God suffers. He has to suffer. We not only realize the divine suffering in Jesus but we see his anguish throughout history. Grief, sorrow, and anger are outpourings of His love. Can we truly love without suffering? Jeremiah saw God's heart and wept. Jesus wept over Jerusalem before its destruction longing for the people he loved. Grief gives way to suffering which is a result of love. Paul writes about us being heirs of God and co-heirs with Christ. If God truly suffers because of our brokenness and separation, should we not also suffer by grieving with that same compassionate heart? I would suspect that this type of suffering would work at bringing us to solidarity with the poor, downtrodden, and oppressed people of the world. When I read the gospel account of Jesus, I see his heart associated with this group of people.
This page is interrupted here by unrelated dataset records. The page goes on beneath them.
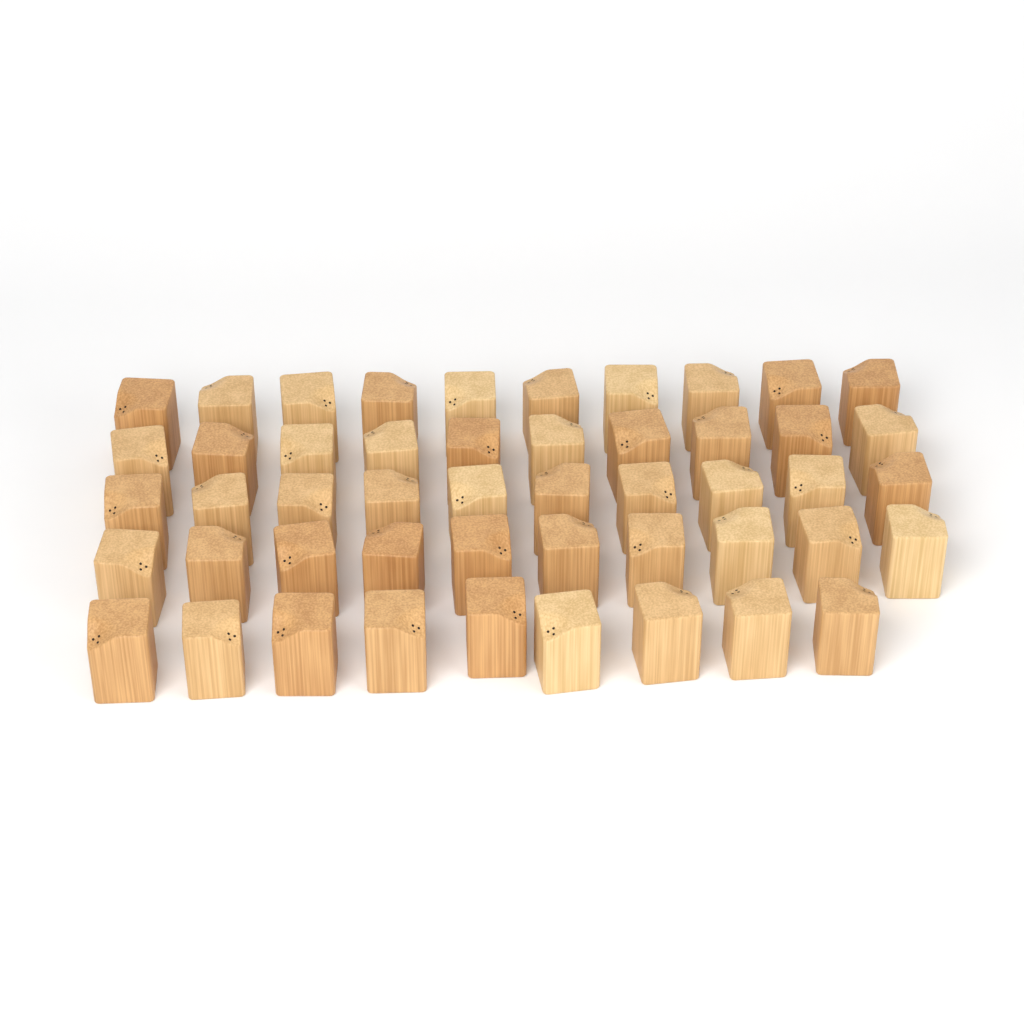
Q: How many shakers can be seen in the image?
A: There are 49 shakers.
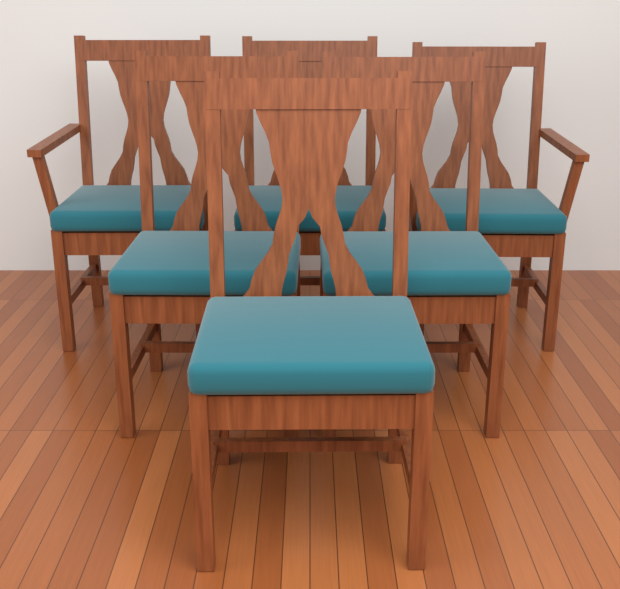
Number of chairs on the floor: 6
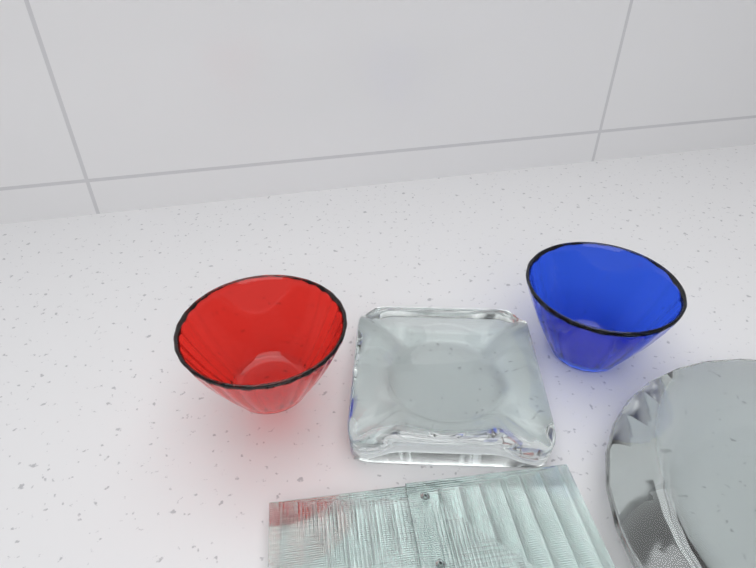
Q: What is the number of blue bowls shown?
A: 1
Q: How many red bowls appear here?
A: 1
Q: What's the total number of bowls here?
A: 2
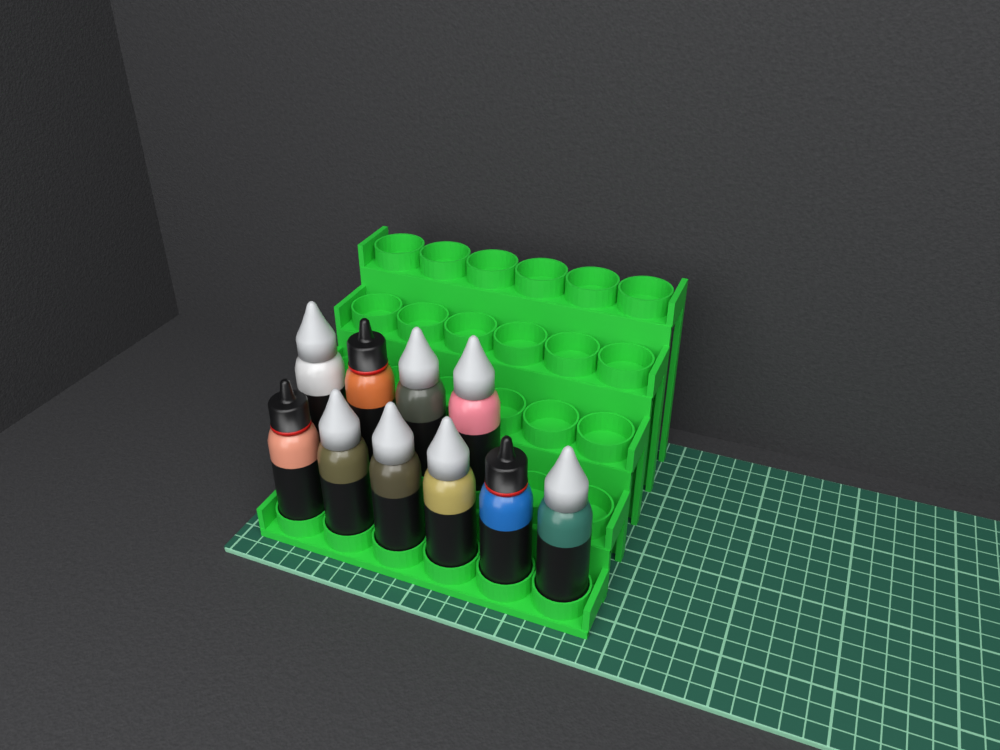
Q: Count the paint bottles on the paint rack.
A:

These are just simple musings that I've been thinking. Hopefully they will lead to some sort of contemplation, and perhaps some action.

Saturday, September 8, 2007

In-School Suspension

I’m writing this while at work. I have decided to take the year off from school and save in order to afford graduate work next year and the years to follow. In the mean time, I am a substitute teacher in Bourbonnais, Bradley, and Kankakee. I’m at my second day of work. It is only the beginning of the school year, but hopefully this will turn into an every day thing.

Today is weird. I’m at the Bourbonnais Upper Grade School. The school districts are unlike anything I’ve seen before. This school is only grades 7-8. There is another school that is just grades 5-6. All of the middle grade levels in Bourbonnais and Bradley feed into one high school. I am only substituting for grades 5 and above. I did high school last week and today I am in the Upper Grade school.

This is the weirdest position imaginable. I am actually sitting in as the teacher for in-school suspension. I figured that this day would be about 15 kids that would be somewhat hard to control. There are two kids: a seventh grade boy and an eighth grade girl. The office said that this is a large group for this early in the year. Justin got in a fight with a kid who decided not to fight back. Shane is here because she decided she didn’t like her math teacher and walked out of school. A returning field trip saw her out of class and she was caught. Who just walks out? I understand that happening in high school when you are more independent and can drive, but this is eighth grade. I find this somewhat amusing. There cool kids though, and I’ve found that as long as I treat them fairly and with respect they also respect me.

Just a side note, I changed my background picture from Joy and I’s footprints on the beaches in Mexico to a wedding photo of both of us. I started smiling and Shane asked why. I showed her the picture and asked if that was my wife. I smiled and said yes. So she bluntly says, “Oh, I thought you were gay.” She continues to explain that all the in-school suspension teachers are homosexual and she assumed that I was like the others. My first reaction to such a question was a resounding no, followed by a quick thought of whether I actually appear homosexual, and finally to thinking about the audacity to say to her teacher that she thought he was gay. I don’t think I’ve ever come off as gay. I’ve been hit on by a male before, but it was in high school and it was more of a show than an actual attraction. That’s neither here nor there, but part of the happenings of the day.

So my duties today consist of monitoring. They shouldn’t talk, sleep, draw, or do anything that doesn’t relate to school. I walk them to the bathroom and give them 40 minutes for lunch. I sit here and read, write on my blog (except I don’t have the internet so I’m writing it out on a word document), and am listening to Bright Eyes. I played mancala on my computer, did a sudoku puzzle, and read a little from my ESPN magazine. Oh yeah, I’m getting paid for this.